● YOUR ASSIGNMENT
Answer these questions using the legal news text:
(a) In the Cyberheat case, which party argued that the defendant was liable for the actions of its affiliates?
(b) In the Ross case, what name was used on the bankruptcy petition?
(c) Which judge wrote the opinion in the Ross case?
SUPPLIED TEXT Start Marker
Advertiser Can be Liable for the Actions of Parties Promoting its Product or Service. A federal court recently determined that the CAN-SPAM Act does not make an advertiser strictly liable for the violations of entities it hires to promote its product or service; however, an advertiser can be liable for the promoter’s activities if the advertiser exerts sufficient control over the promoter. United States v. Cyberheat, Inc., CV-05-457-TUC-DCB (D. Ariz. Mar. 2, 2007). In Cyberheat, the U.S. Department of Justice (DOJ) argued that the defendant was liable for the actions of its “affiliates,” who were paid by the defendant to promote its website. The affiliates’ promotional activities allegedly included violations of the CAN-SPAM Act. DOJ argued that the defendant was liable for the affiliates’ activities because it “procured” the transmission of e-mails that violated the CAN-SPAM Act by paying the affiliates for their activities. The defendant, however, argued that it was not liable for the affiliates’ activities because it “did not permit or condone the illegal activity.” On a summary judgment motion, the court determined that the CAN-SPAM did not impose “strict liability” on the defendant for the acts of its affiliates. Nevertheless, the court noted that “based on the duty imposed by this Act, if [defendant] is not a direct violator of the Statute, it may be vicariously liable for the foreseeable violations of its affiliates” if the facts show that the affiliates were acting as the agent of the advertiser, rather than as an independent contractor. Such an inquiry is a question of fact, however, and therefore is inappropriate for summary judgment. Clients may wish to examine their online advertising contracts and online advertising initiatives to ensure continued compliance with CAN-SPAM. Please contact for a copy of the decision.
7th Circuit Finds Debt Collector’s Error Detection Process Reasonable Even If Not State-of-the-Art. The Seventh Circuit recently ruled that a debt collector’s error detection procedures are reasonable, even though the procedures do not utilize the most current technological developments. Ross v. RJM Acquisitions Funding LLC, No. 06-2059 (6th Cir. Mar. 13, 2007). In this case, the defendant debt collector attempted to recover a debt that had been discharged when the plaintiff had emerged from bankruptcy. The plaintiff alleged a violation of the Fair Debt Collection Practices Act (FDCPA), in that the defendant had made a false claim for a debt not owed by the plaintiff. The plaintiff claimed that the defendant’s error detection procedures were inadequate, since they did not utilize the most up-to-date technological advances. Specifically, the error detection process failed to discover that “Delisa Ross,” the name used on the bankruptcy petition, and “Lisa Ross,” the name under which the plaintiff incurred the debt in question and under which the defendant attempted to collect, belonged to the same person. The court, in an opinion written by Judge Richard Posner, rejected this claim, noting that the FDCPA provides a complete defense if a debt collector’s procedures are “reasonable.” The court said, “The word ‘reasonable’ in the Fair Debt Collection Practices Act defense cannot be equated to ‘state of the art,’ which is to say, at the technological frontier.” Moreover, the court noted that plaintiff was at fault since she failed to disclose in her bankruptcy proceedings that she had incurred debt under the name “Lisa Ross.” For a copy of the opinion, please see http://www.ca7.uscourts.gov/fdocs/docs.fwx?caseno=06-2059&submit=showdkt&yr=06&num=2059.
SUPPLIED TEXT End Marker
GIVEN ENTRIES Start Marker
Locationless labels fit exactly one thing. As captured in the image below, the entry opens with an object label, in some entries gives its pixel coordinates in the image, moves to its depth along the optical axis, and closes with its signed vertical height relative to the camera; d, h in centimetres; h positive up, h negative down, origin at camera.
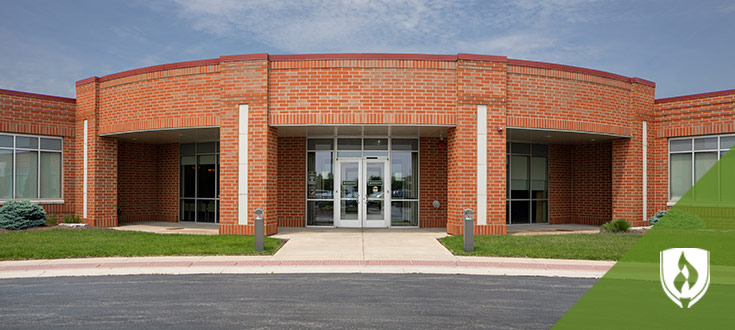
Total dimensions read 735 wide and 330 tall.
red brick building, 1468 +91
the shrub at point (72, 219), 1742 -169
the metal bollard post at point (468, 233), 1153 -139
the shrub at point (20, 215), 1576 -144
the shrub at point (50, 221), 1702 -172
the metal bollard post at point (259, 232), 1152 -139
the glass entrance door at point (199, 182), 1889 -48
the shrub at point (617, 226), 1552 -168
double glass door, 1744 -78
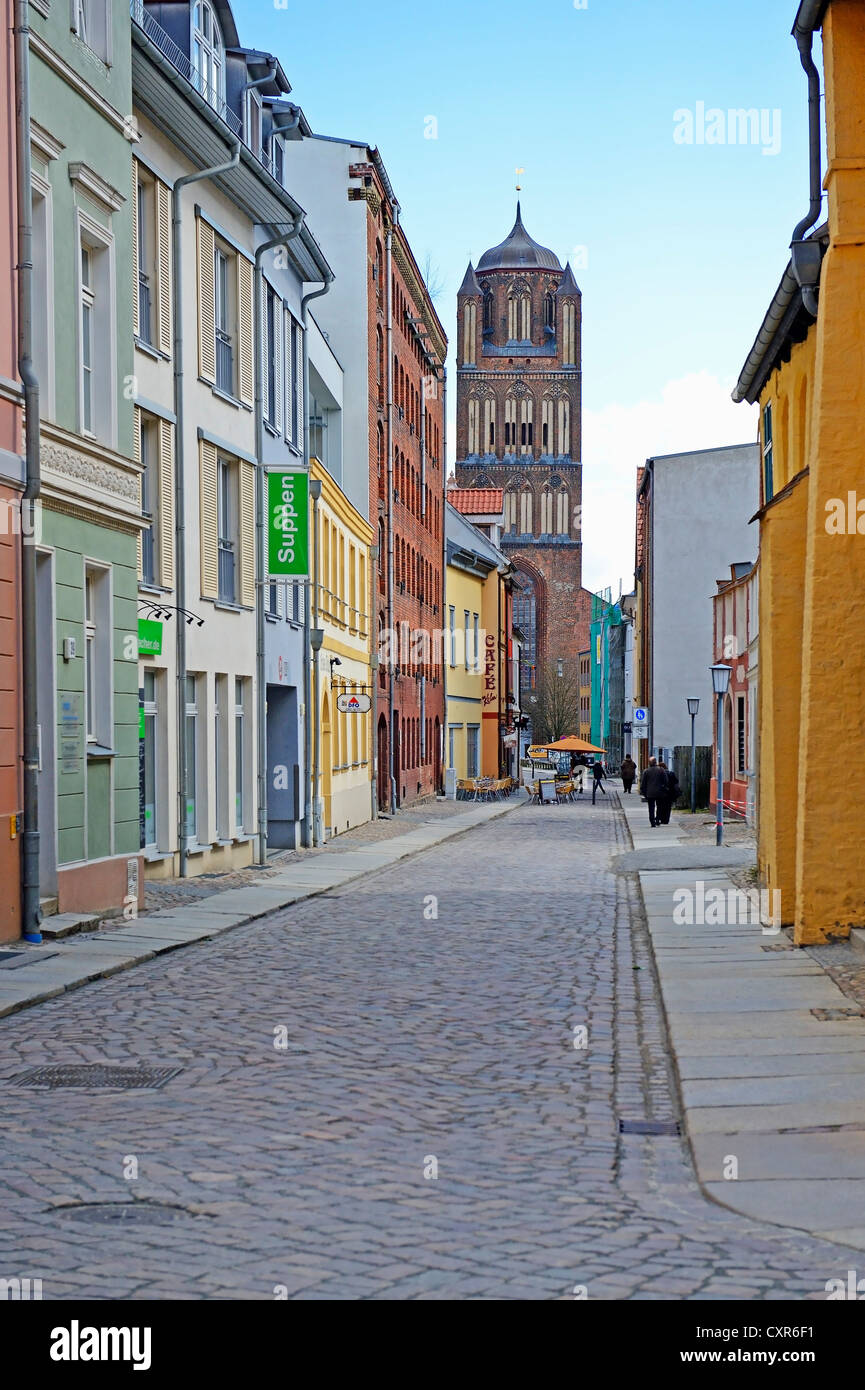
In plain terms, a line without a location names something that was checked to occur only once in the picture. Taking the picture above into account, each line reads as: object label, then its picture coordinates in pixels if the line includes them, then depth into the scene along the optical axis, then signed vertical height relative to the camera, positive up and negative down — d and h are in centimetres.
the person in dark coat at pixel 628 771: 6259 -274
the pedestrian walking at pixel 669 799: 3712 -225
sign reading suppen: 2431 +255
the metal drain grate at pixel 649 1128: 767 -200
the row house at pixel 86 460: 1498 +233
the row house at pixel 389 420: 4062 +778
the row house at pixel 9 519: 1380 +154
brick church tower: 12412 +1924
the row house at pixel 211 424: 2003 +375
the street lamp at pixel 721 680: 2838 +31
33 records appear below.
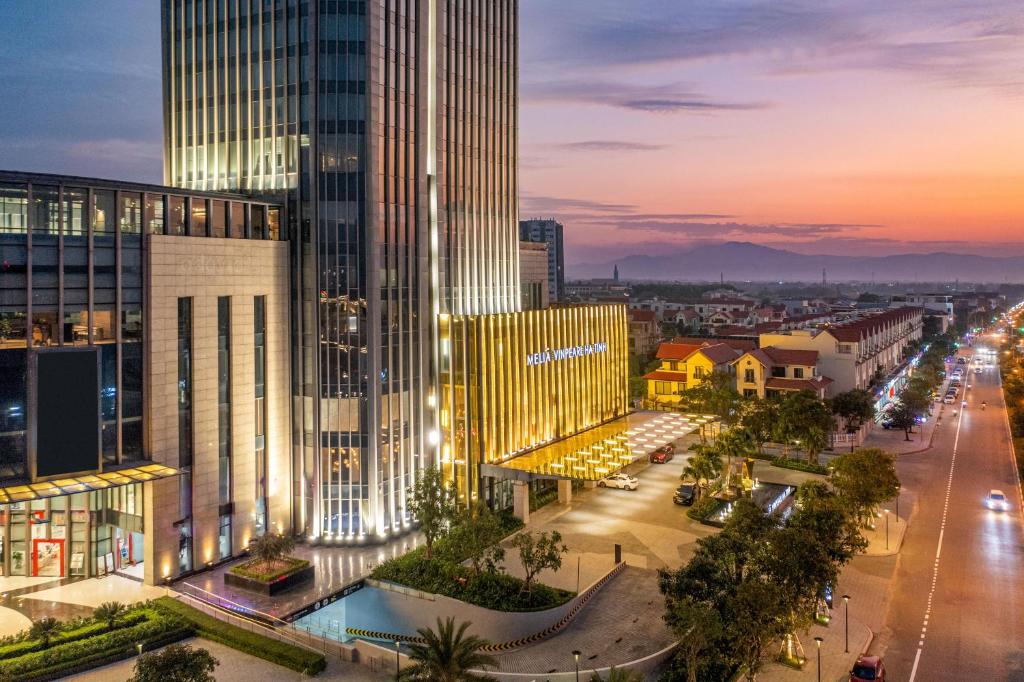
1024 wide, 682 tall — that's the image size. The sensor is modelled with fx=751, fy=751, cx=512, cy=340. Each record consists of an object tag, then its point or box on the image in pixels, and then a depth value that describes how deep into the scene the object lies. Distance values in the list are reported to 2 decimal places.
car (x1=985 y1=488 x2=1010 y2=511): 59.00
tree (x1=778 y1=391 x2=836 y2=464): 68.12
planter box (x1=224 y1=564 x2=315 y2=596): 40.69
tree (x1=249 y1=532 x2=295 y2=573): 41.56
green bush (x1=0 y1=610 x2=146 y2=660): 33.66
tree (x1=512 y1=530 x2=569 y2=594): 39.19
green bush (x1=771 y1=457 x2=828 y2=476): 68.50
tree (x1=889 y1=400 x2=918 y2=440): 85.56
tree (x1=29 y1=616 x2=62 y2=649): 34.31
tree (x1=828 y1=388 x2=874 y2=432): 79.38
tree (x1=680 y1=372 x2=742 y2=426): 78.06
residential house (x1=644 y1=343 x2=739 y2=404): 95.06
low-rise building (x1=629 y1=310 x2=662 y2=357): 144.00
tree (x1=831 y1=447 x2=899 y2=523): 49.75
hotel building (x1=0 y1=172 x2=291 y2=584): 38.41
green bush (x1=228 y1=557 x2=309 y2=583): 41.09
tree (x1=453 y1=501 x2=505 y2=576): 40.38
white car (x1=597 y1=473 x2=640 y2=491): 62.16
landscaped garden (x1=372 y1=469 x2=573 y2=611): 39.34
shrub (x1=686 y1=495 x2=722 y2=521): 53.84
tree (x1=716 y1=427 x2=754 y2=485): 59.41
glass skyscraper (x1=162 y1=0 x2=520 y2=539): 48.81
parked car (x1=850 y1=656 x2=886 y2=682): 32.75
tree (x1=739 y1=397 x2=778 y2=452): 68.00
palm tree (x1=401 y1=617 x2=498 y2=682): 29.28
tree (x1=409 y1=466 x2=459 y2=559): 44.03
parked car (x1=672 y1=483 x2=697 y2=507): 57.28
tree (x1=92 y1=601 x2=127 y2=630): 36.53
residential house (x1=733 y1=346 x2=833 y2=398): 89.42
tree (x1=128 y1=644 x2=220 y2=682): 27.88
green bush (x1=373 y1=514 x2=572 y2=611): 39.12
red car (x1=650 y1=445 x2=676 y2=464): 71.69
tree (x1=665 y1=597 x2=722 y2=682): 30.72
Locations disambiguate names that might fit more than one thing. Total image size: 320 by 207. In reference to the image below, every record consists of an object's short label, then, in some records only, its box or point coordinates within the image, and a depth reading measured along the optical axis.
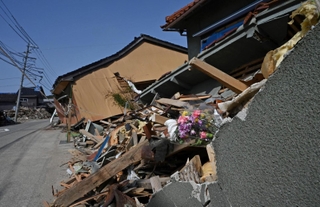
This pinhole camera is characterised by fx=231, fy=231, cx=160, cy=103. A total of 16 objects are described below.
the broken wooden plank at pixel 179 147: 3.22
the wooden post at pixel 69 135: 11.37
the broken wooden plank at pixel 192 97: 5.45
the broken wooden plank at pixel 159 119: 5.23
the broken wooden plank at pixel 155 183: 3.30
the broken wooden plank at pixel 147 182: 3.43
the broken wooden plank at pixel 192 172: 2.36
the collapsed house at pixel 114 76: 14.28
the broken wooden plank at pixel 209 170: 2.16
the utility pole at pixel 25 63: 31.66
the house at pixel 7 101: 44.66
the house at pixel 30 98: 48.66
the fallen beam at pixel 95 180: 3.91
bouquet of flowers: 2.81
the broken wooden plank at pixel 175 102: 5.38
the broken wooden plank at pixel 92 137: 9.00
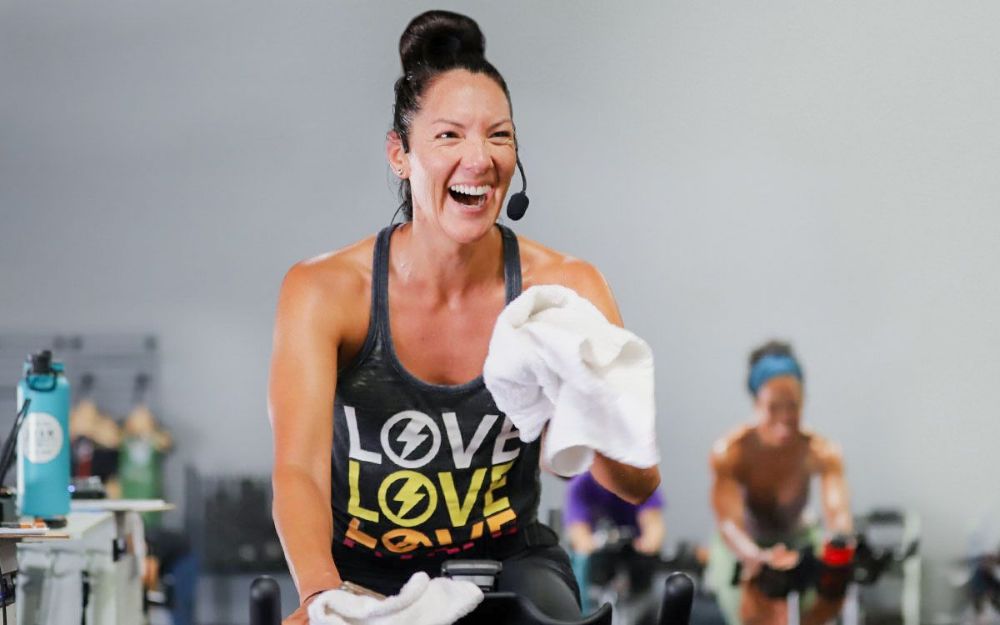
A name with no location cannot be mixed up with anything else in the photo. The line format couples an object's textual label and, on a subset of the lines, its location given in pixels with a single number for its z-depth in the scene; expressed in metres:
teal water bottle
GIVEN ENTRIES End Marker
● EXERCISE ANSWER
(a) The U.S. Department of Justice (DOJ)
(b) Delisa Ross
(c) Judge Richard Posner